Commentary: Life/Euro Beyond Greece – Crystal Clear

Focus at today’s European Central Bank (ECB) press conference was on the continued tremors rattling Greece. A couple of key points:

Focus at today’s European Central Bank (ECB) press conference was on the continued tremors rattling Greece. A couple of key points:

* The ECB refinancing collateral framework will introduce a gradual scale of “haircuts” starting 1/1/2011. We recently called for such a framework to provide an ECB mechanism to reward fiscal discipline. The framework continues to rely on ratings by rating agencies (our proposal called for haircuts based on a scoring system based on adherence to the stability and growth pact).
* ECB head Trichet clarified European Monetary Union rules that Greece shall not receive aid below market rates does not refer to Greece’s market rates, but to the refinancing costs of those countries providing aid.
* There were many questions on what would trigger a rescue package. Trichet was very clear that it is up to Greece’s judgment to ask for help. It’s a question for political leaders, not for the ECB.

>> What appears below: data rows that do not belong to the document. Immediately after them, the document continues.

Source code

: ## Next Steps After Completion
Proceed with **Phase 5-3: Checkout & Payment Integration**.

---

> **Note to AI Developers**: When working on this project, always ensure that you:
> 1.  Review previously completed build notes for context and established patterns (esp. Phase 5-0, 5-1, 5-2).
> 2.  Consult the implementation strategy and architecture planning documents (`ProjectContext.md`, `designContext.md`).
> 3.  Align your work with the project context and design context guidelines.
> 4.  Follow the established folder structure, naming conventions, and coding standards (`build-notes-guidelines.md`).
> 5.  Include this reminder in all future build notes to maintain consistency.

Many questions focused on the perceived confusion on why credit default swaps (CDS) for Greece are high and climbing; and why Greece’s costs of borrowing continues to be much higher (with spreads widening) than that of other eurozone member countries.

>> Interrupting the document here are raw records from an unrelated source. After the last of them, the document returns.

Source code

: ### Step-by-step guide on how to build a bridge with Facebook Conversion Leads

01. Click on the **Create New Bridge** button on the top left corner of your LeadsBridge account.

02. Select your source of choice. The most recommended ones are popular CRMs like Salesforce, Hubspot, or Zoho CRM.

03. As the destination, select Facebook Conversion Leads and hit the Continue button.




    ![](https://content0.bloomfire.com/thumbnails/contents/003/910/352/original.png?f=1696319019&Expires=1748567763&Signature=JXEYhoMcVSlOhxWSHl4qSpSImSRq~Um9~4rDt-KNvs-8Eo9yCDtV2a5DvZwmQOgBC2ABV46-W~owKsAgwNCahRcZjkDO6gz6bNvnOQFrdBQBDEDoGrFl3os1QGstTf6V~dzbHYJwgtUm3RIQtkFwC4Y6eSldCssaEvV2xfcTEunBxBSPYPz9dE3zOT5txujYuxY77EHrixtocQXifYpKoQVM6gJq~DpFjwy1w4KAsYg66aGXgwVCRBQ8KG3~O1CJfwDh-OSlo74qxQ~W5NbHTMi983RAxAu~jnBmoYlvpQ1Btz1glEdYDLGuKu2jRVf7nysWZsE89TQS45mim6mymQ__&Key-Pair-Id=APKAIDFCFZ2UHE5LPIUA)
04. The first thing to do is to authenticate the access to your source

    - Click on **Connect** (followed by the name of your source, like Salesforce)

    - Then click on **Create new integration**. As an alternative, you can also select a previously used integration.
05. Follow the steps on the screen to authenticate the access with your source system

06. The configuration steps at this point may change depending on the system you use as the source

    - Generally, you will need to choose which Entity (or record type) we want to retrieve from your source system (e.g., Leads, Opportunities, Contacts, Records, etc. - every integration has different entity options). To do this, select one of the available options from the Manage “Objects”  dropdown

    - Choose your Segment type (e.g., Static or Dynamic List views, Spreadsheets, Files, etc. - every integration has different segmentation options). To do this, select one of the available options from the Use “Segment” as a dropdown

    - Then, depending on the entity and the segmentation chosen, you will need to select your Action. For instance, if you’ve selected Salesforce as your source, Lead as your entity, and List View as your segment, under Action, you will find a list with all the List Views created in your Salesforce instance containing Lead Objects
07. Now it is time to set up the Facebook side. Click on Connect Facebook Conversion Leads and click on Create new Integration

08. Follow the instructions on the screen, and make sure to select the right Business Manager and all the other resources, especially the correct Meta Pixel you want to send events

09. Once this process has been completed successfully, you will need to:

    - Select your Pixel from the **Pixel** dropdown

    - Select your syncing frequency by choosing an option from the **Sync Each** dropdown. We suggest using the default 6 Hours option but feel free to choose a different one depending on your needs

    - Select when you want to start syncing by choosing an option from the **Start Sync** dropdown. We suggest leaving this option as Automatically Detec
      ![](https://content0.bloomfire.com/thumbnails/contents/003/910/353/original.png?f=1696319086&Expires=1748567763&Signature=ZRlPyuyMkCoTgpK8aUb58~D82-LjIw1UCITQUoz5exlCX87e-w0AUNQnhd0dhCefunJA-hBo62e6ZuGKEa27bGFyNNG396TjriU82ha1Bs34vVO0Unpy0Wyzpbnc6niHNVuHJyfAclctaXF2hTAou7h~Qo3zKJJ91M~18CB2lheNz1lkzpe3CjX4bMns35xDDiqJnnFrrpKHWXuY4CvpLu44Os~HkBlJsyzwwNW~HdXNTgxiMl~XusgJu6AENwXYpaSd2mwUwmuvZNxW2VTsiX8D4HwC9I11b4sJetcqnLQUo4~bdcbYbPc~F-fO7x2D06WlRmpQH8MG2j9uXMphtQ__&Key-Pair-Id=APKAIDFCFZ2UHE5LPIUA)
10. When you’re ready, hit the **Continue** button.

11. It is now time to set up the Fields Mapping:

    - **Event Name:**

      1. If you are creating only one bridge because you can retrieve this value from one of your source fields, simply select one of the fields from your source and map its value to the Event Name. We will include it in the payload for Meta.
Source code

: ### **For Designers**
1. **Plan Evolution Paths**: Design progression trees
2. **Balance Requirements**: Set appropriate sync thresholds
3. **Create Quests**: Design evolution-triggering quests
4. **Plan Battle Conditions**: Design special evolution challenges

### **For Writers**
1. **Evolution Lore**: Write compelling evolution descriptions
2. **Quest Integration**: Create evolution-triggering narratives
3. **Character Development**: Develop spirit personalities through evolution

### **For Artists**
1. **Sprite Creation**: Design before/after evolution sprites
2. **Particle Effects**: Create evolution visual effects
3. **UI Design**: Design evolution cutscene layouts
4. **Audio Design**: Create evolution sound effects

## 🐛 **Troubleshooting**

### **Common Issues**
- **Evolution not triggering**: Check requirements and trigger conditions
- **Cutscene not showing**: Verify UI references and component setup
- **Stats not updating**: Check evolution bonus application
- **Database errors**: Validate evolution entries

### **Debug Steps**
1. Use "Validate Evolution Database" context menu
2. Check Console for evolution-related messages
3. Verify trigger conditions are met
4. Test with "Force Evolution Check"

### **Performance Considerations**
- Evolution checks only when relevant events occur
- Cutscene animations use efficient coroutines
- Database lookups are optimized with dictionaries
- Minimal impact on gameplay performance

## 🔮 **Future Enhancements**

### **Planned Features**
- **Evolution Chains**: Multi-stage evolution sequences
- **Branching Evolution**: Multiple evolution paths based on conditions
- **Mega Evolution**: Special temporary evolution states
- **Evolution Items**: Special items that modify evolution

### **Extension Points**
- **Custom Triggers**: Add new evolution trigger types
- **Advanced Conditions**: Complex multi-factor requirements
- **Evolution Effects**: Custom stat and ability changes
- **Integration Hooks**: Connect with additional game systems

Using a term that was used extensively during the press conference, to us, the situation is “crystal clear”. It seems to us that many market participants are not aware that:

* Should aid be provided to Greece and the IMF be involved, loans granted by the IMF tend to be senior to outstanding government debt. It is absolutely justified by the market to demand a higher premium on outstanding debt given the prospect of IMF involvement.
* Further, while it is not known at this stage, IMF involvement typically includes a) austerity measures, b) currency revaluation and c) debt restructuring. Austerity measures have been announced and may or may not be expanded; a currency revaluation is not an option for Greece; but debt restructuring is. With IMF involvement, there’s a high probability that existing debt may be restructured. Policy makers don’t like to call debt restructuring a default, but it is a partial default that may trigger payment under CDS rules. As a result, it is perfectly appropriate for credit default swaps to rise.

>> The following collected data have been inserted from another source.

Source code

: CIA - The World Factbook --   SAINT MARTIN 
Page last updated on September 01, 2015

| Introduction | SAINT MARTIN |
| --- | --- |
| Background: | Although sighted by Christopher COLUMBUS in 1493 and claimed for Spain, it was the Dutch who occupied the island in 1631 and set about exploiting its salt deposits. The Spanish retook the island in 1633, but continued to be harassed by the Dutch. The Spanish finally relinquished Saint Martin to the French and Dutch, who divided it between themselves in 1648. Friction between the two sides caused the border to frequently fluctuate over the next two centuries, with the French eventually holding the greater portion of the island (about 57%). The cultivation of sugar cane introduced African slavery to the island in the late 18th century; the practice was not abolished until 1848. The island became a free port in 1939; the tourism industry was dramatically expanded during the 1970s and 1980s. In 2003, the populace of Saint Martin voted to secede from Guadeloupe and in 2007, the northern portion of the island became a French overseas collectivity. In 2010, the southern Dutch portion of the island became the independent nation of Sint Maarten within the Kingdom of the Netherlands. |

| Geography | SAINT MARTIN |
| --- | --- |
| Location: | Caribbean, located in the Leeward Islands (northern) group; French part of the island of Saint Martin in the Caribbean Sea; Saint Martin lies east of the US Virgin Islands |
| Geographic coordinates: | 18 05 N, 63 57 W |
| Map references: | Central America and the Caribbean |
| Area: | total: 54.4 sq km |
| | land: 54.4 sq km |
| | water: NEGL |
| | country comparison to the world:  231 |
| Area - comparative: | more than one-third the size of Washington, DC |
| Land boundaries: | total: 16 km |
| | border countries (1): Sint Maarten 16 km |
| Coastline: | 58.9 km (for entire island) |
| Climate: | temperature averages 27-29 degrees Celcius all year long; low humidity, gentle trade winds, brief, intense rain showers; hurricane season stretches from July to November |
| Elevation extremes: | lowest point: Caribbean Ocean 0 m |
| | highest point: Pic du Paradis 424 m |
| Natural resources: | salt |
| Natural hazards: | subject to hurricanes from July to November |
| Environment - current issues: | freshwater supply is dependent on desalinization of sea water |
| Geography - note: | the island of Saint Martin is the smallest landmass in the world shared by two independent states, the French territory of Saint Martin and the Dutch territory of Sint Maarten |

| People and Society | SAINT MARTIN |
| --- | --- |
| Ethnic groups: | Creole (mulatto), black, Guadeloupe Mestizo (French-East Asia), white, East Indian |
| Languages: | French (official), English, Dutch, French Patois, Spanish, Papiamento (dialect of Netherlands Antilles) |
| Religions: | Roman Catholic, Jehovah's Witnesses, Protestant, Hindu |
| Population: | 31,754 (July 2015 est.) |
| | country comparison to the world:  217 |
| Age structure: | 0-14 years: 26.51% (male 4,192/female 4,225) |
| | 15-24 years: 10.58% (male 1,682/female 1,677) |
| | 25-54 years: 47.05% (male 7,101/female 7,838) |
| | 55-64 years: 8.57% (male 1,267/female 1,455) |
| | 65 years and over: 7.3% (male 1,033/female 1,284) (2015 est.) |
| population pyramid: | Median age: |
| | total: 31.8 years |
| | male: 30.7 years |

Towards the end of the press conference, Trichet said the market is always right. We agree with Trichet – the pricing of Greek bonds and CDS is rational.

However, the market does need to learn that Greece comprises just over 2% of the eurozone GDP. As such, at some point, we believe, the market will need to get used to Greece’s woes. There’s life beyond Greece; as a result, we are positive on the long-term outlook of the euro.